Coating Formula Terminology

Quick definitions for "pre-cat," "conversion varnish," et cetera. November 11, 2006

I'm from Glasgow in Scotland and have been employed as a technical support rep for a large Italian wood finish manufacturer for the past 5 years. I often read these pages and am not ashamed to admit that some of the best advice I've given has been learned here.

However, I do sometimes struggle with the North American terminology which is used in the descriptions of certain coatings and would appreciate it if anyone would explain what the following terms mean:
Post cat (Is this the ureic, acid cured product like pre-cat but in 2k form, commonly known as A/C in Europe?)
Conversion (Huh?)

Forum Responses
(Finishing Forum)
From contributor F:
Post cat refers to post catalyzed lacquer, which is a urethane modified lacquer. Post means the catalyst is added after it is manufactured and prior to finishing. Conversion varnish, or a 2-pack coating, is a finicky high solids coating that, like post cat, must have a catalyst added just before spraying. I think C.A.B. refers to Cellulose Acetate Butyrate. But don't hold me to that.

From contributor M:
Yes, the CAB lacquer is a single component coating, and it is water clear. It is sold in colors.

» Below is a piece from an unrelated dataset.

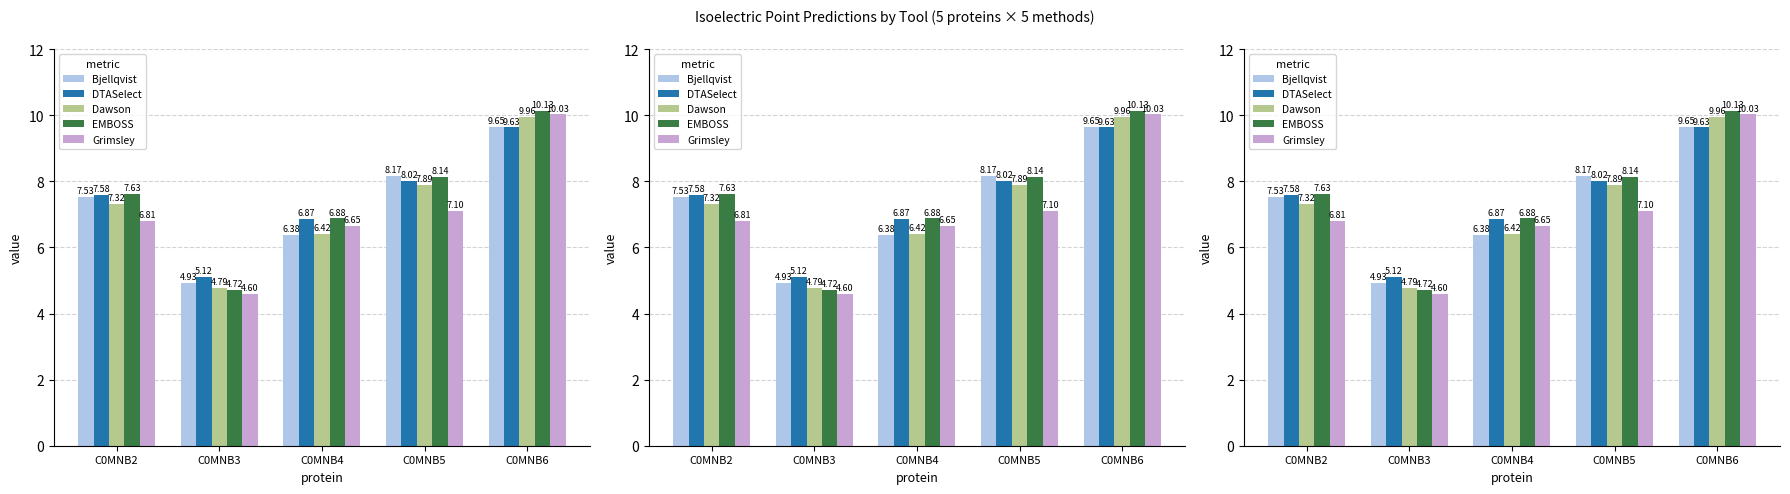

How many bars are there in total?

25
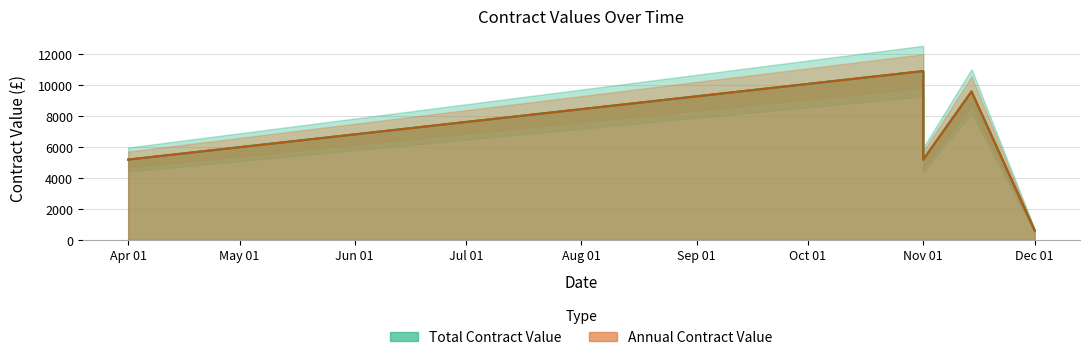

At 2022-11-14, list the series in order from smallest to largest.

Total Contract Value, Annual Contract Value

In regard to the two component conversion varnish, this name allows the finishers and others to know that this is not the standard varnish, but the newer two component type coating.

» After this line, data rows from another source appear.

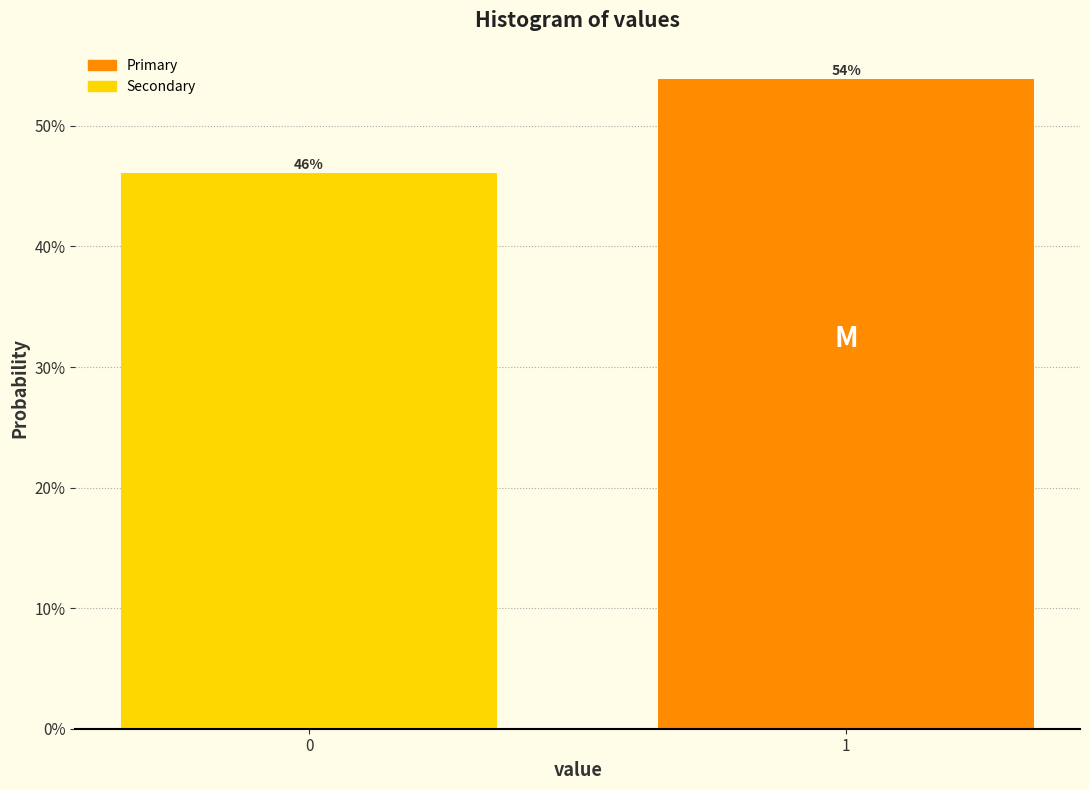

Are the bars horizontal?

No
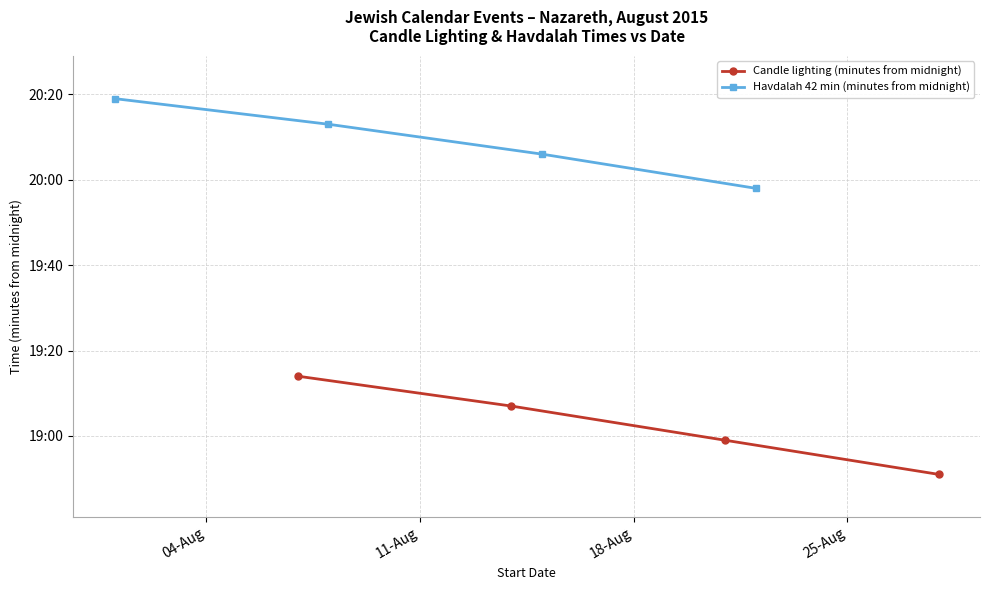

How many data points in Havdalah 42 min (minutes from midnight) are above 1213?

1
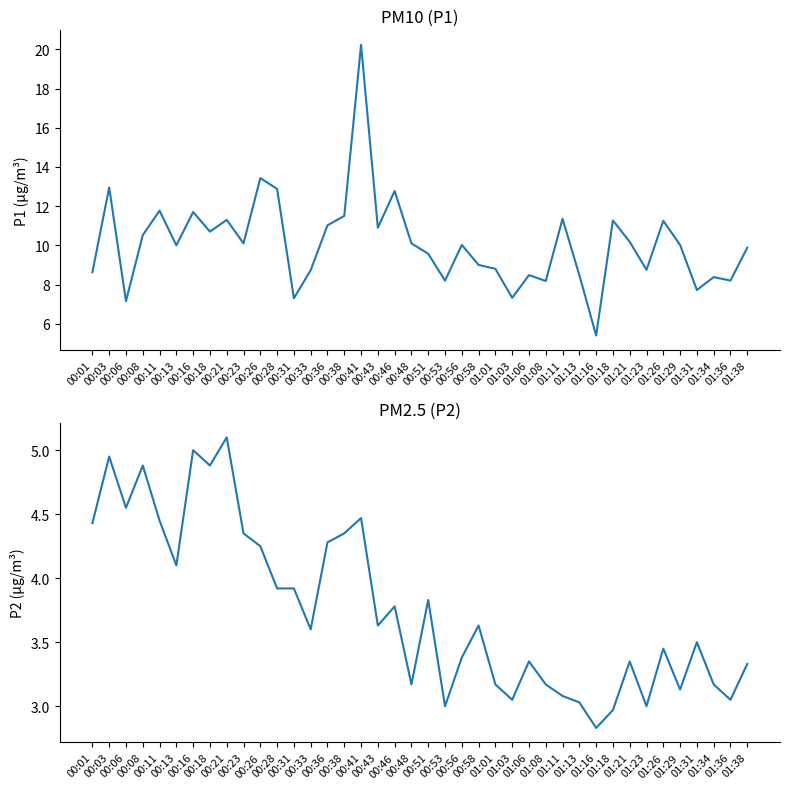

Which has a higher value, 01:06 or 00:01?

00:01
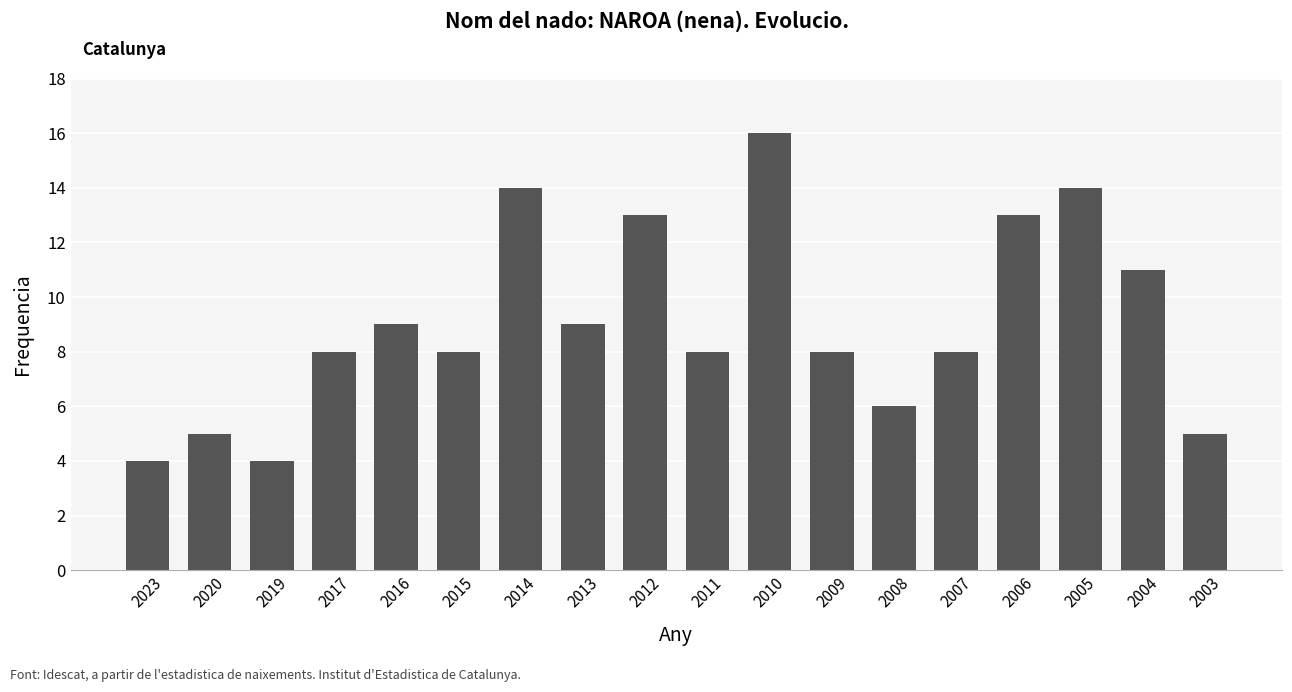

What is the approximate value at 2006?

13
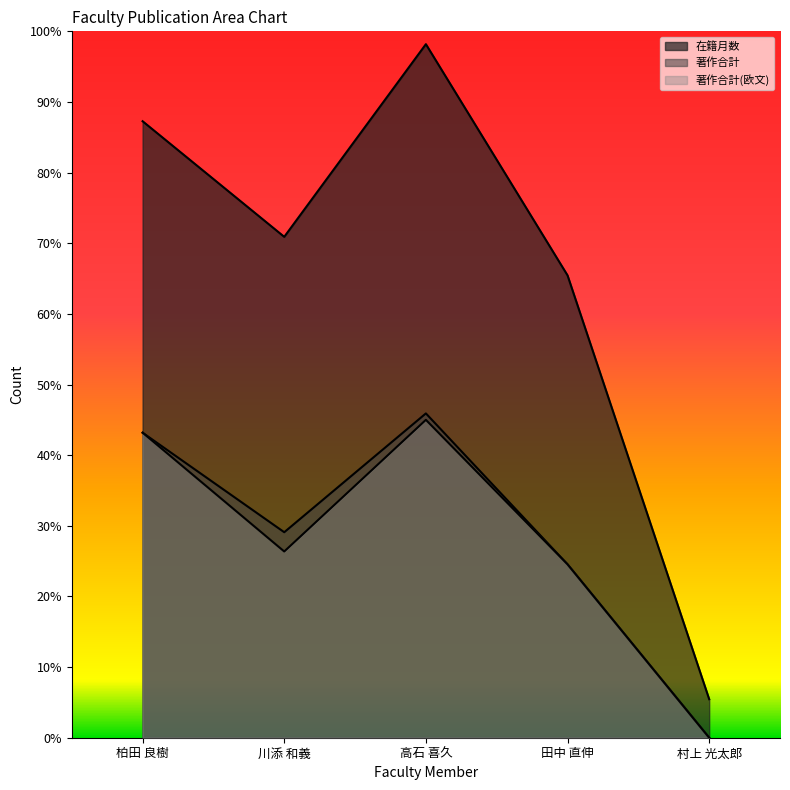

What is the sum of all 著作合計 values?

314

From the original questioner:
Could you possibly give me ICA product codes as examples of conversion, CAB and post-cat products? It would help me understand the terms more thoroughly.

From contributor S:
Conversion coatings are ones that undergo a chemical reaction, be it with oxygen from the air or with a catalyst or other added component. Non-conversion coatings are ones that don't change and can be re-dissolved by their own solvent (cellulose is an example).
Pre-cats are a combination between AC and NC varnishes. They dry first by solvent evaporation (NC), which concentrates the catalyst to a level where it then causes the catalytic reaction to occur. These have the catalyst added at manufacture, but never achieve the performance of the AC systems.

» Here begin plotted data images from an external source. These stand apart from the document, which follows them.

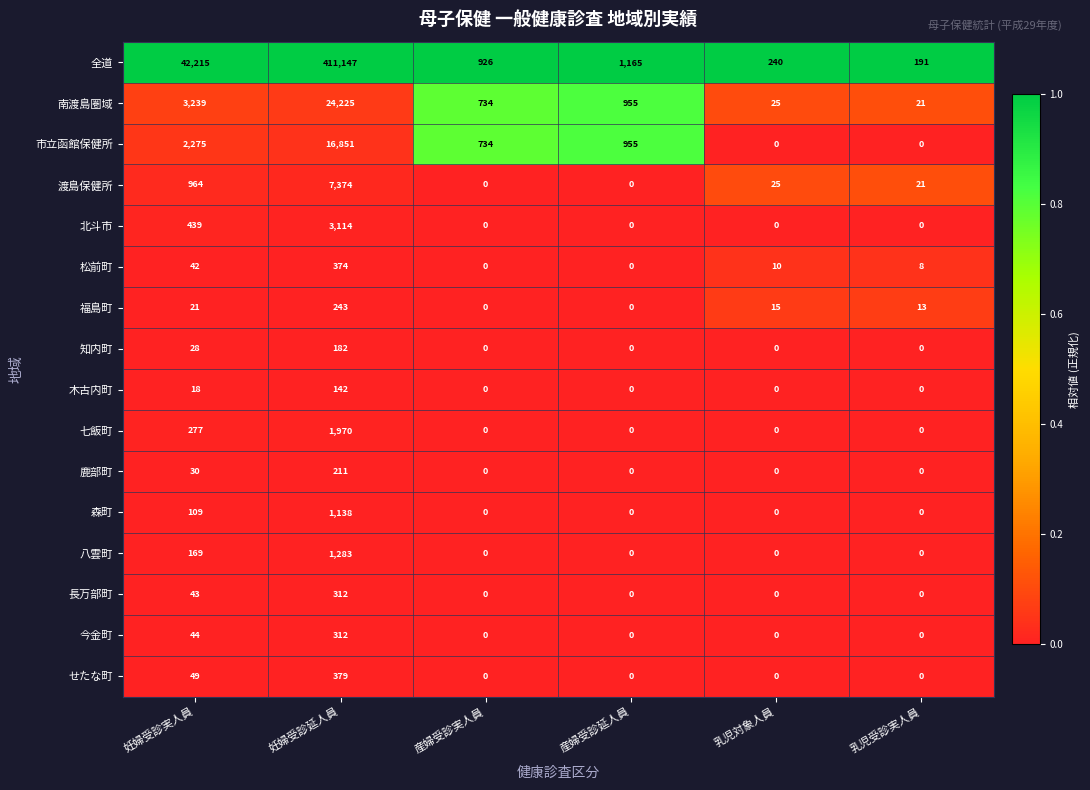

Which series has the widest spread of values?

全道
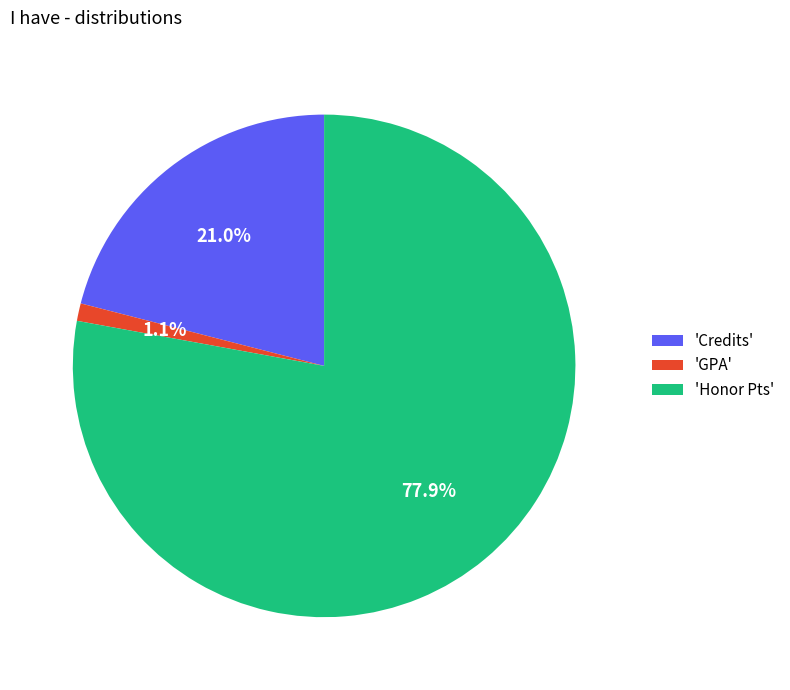

Which slice represents more than half of the pie?

'Honor Pts'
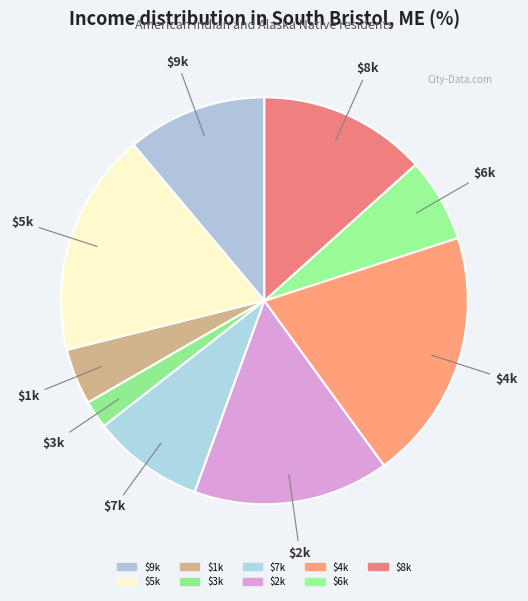

The $7k slice represents 9% of the pie. True or false?

True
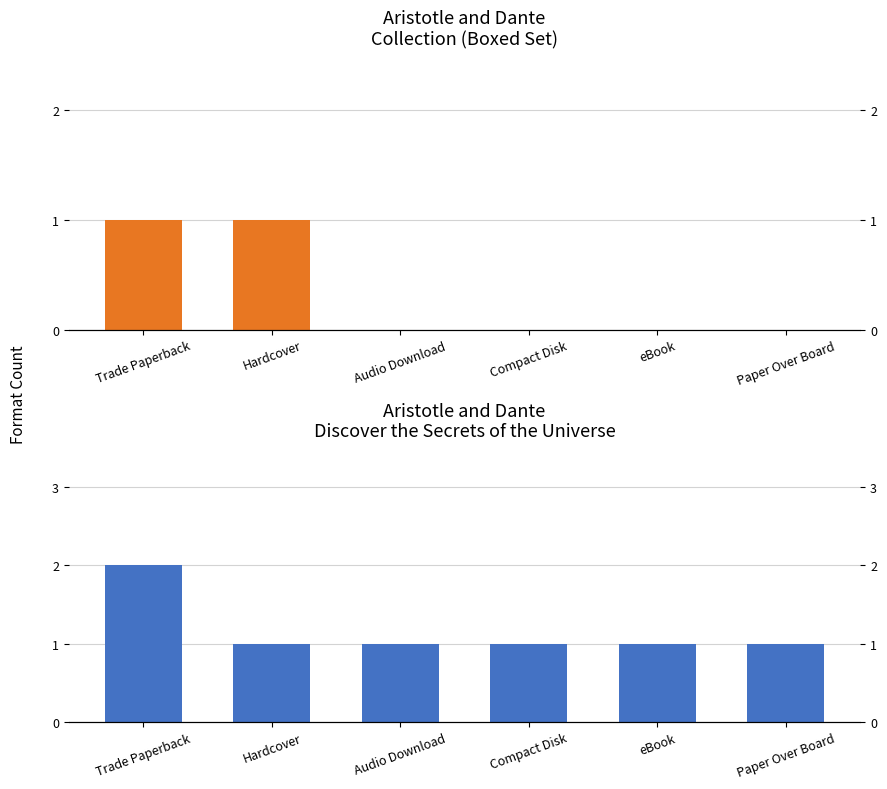

What is the label of the 4th bar from the left?

Compact Disk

2K systems may be catalytic systems, usually based on amino resins, or use reactive additives, such as the 2K polyurethanes, epoxies and acrylics.

From the original questioner:
Thanks. So, as I expected, 2k and pre-cat are the same as in Europe, A/C is an example of a conversion coating and probably what is being referred to. Good to know. Any idea what post-cat would be in EU terms? (I may be wrong, but ICA has a cellulose modified bi-component PU which is not as hard as normal aromatic poly but has a long pot life; could this be it?)